Ella, que llevó el trabajo de Ramos a la feria ARCO en varias ediciones a comienzos de los 80, también recuerda con cariño la obsesión del pintor por perfeccionar su trabajo: «No los terminaba nunca, hasta el punto de que a veces iba a la galería en plena exposición, sacaba un pincelito y pintaba algún remate. Era muy meticuloso, era pesado, pesado...», sonríe.

Su protagonismo en Sen llevó al artista a conocer a «todos» los rostros visibles de la Movida, según recuerda la galerista. «En esa época hacíamos todo tipo de festejos y Emiliano asistía a todos y era amigo de todos, pero luego su pintura no se contagió de aquello. Estaba como metido debajo de una campana en lo creativo, y eso también era admirable de él. No se dejó contagiar y siguió su camino», apunta.

Su pintura.

«Era frecuente ver en las inauguraciones de Sen a toda la gente de la Movida, pero Emiliano tenía un mundo propio muy rico, que alimentaba con lo que veía en el día a día», señala Tranche, que recuerda con especial admiración los bodegones que pintaba inspirado en la colocación de las cajas que los fruteros de los barrios populares de Madrid hacían. «Él era pintor. Se levantaba y se ponía a pintar. No hizo otra cosa. Malvivía, porque muchas veces este oficio te condena a ello, pero no dejó de pintar. Hacía acuarelas y óleos de una manera exquisita y su obra tenía mucha aceptación», añade.

Para Secundino Serrano, «Emiliano era una persona implicada en el tiempo que le tocó vivir y a la vez era un magnífico pintor. Abrazaba esos dos conceptos, los anudaba, y eso le permitía caminar hacia nuevas formas expresivas, con cuadros que destilaban tremenda belleza».

El fiscal de menores de León, Avelino Fierro, subraya que «vivía la pintura de manera tan rigurosa y a veces tan tormentosa» que en varias ocasiones le llegó a sugerir que dejara de lado su obsesión por la técnica para «vender a los ricos y a los modernos».

Para Julio Llamazares, Emiliano «nunca planificó nada, vivía al día.

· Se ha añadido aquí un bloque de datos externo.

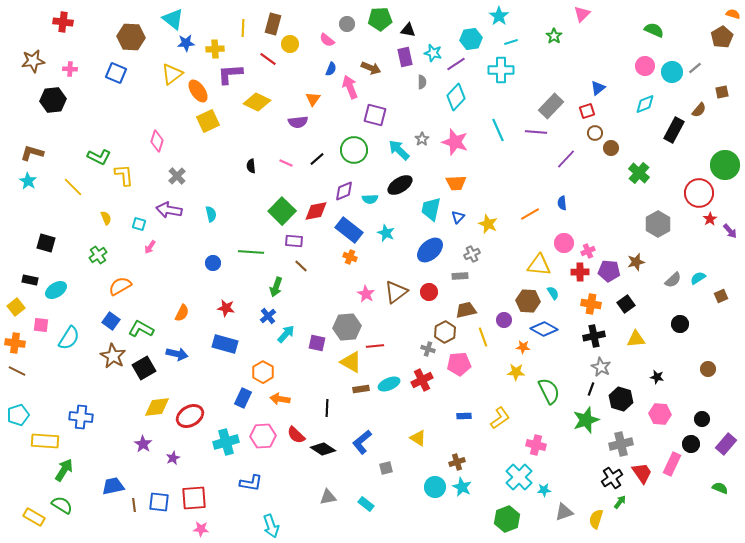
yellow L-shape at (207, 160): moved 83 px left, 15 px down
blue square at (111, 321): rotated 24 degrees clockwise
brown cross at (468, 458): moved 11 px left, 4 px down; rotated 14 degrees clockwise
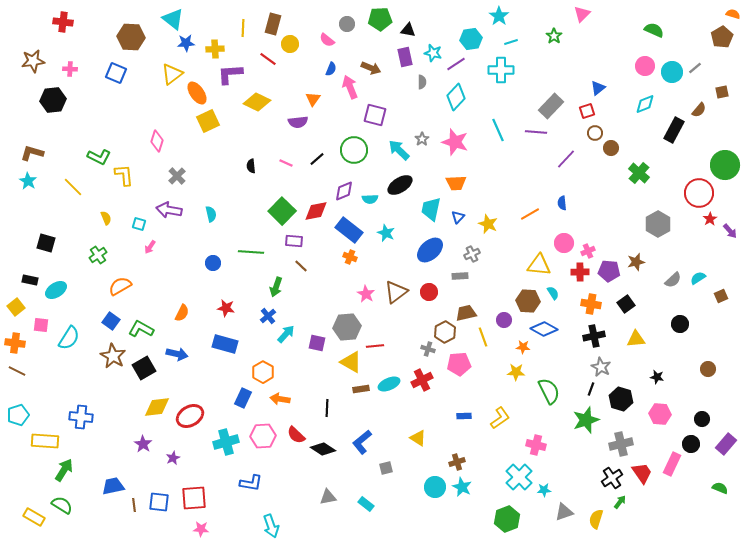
orange ellipse at (198, 91): moved 1 px left, 2 px down
brown trapezoid at (466, 310): moved 3 px down
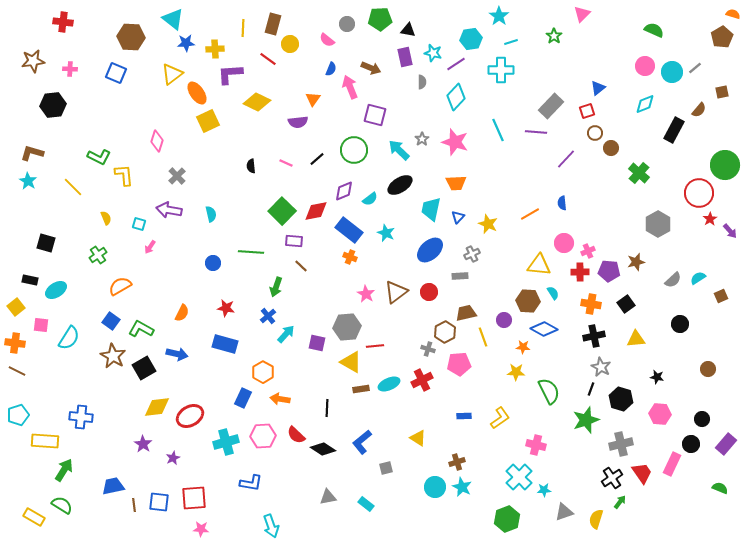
black hexagon at (53, 100): moved 5 px down
cyan semicircle at (370, 199): rotated 35 degrees counterclockwise
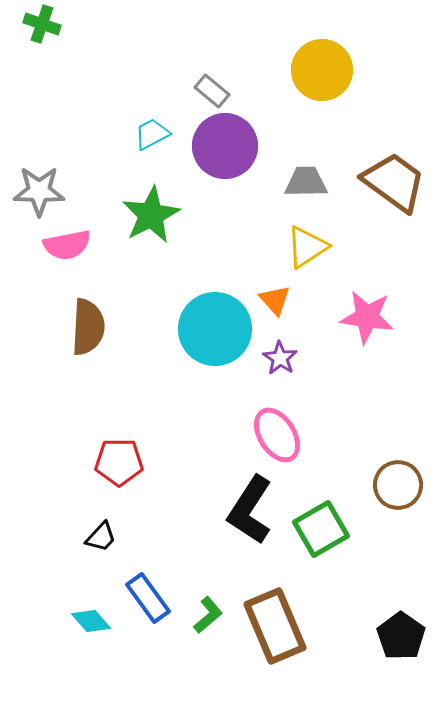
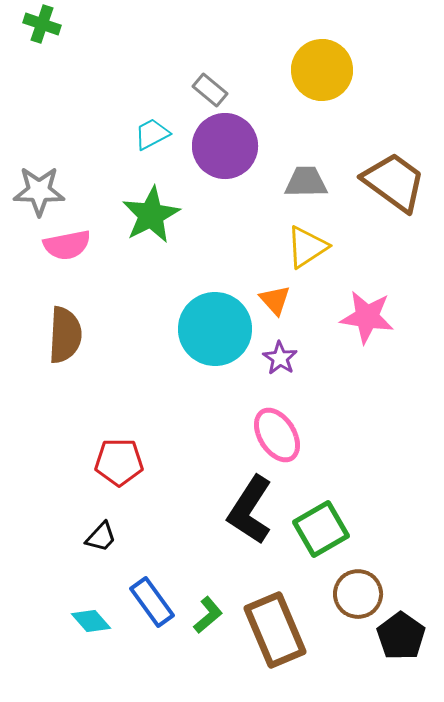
gray rectangle: moved 2 px left, 1 px up
brown semicircle: moved 23 px left, 8 px down
brown circle: moved 40 px left, 109 px down
blue rectangle: moved 4 px right, 4 px down
brown rectangle: moved 4 px down
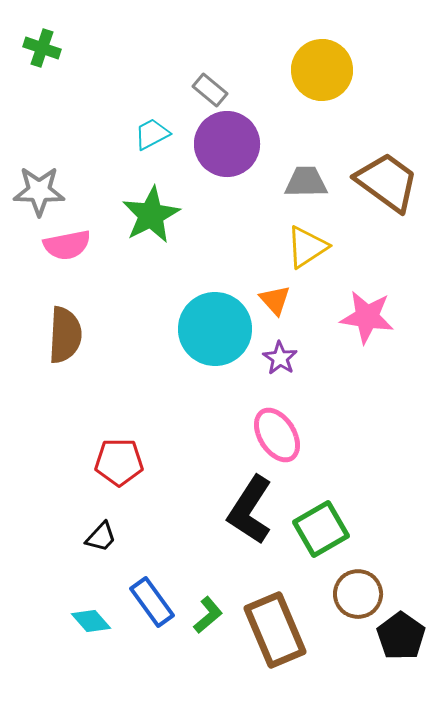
green cross: moved 24 px down
purple circle: moved 2 px right, 2 px up
brown trapezoid: moved 7 px left
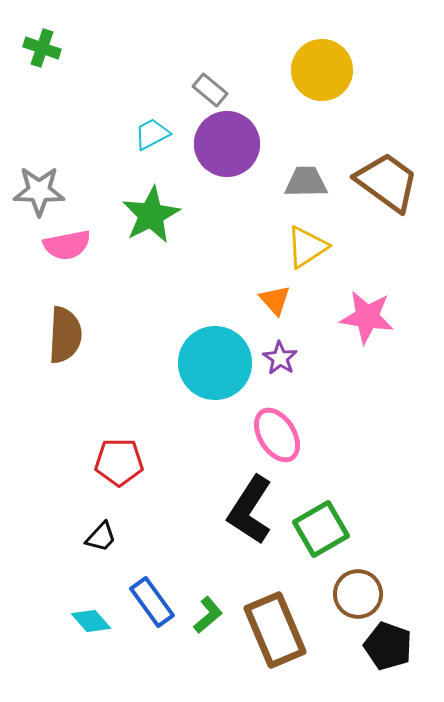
cyan circle: moved 34 px down
black pentagon: moved 13 px left, 10 px down; rotated 15 degrees counterclockwise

Era un superviviente a nivel económico, personal y emocional». Lo considera «un personaje muy poliédrico», que podía «tirarse cuatro días de fiesta tras vender un cuadro para luego encerrarse, presa de arrebatos de melancolía». «Era extremo en su obsesión por la pintura y la libertad, pero a la vez mantenía el poso de un chico de pueblo que había sido educado tradicionalmente. En el fondo era un campesino de Zamora convertido en pintor en medio del tiovivo de Madrid de la época de la Movida», explica.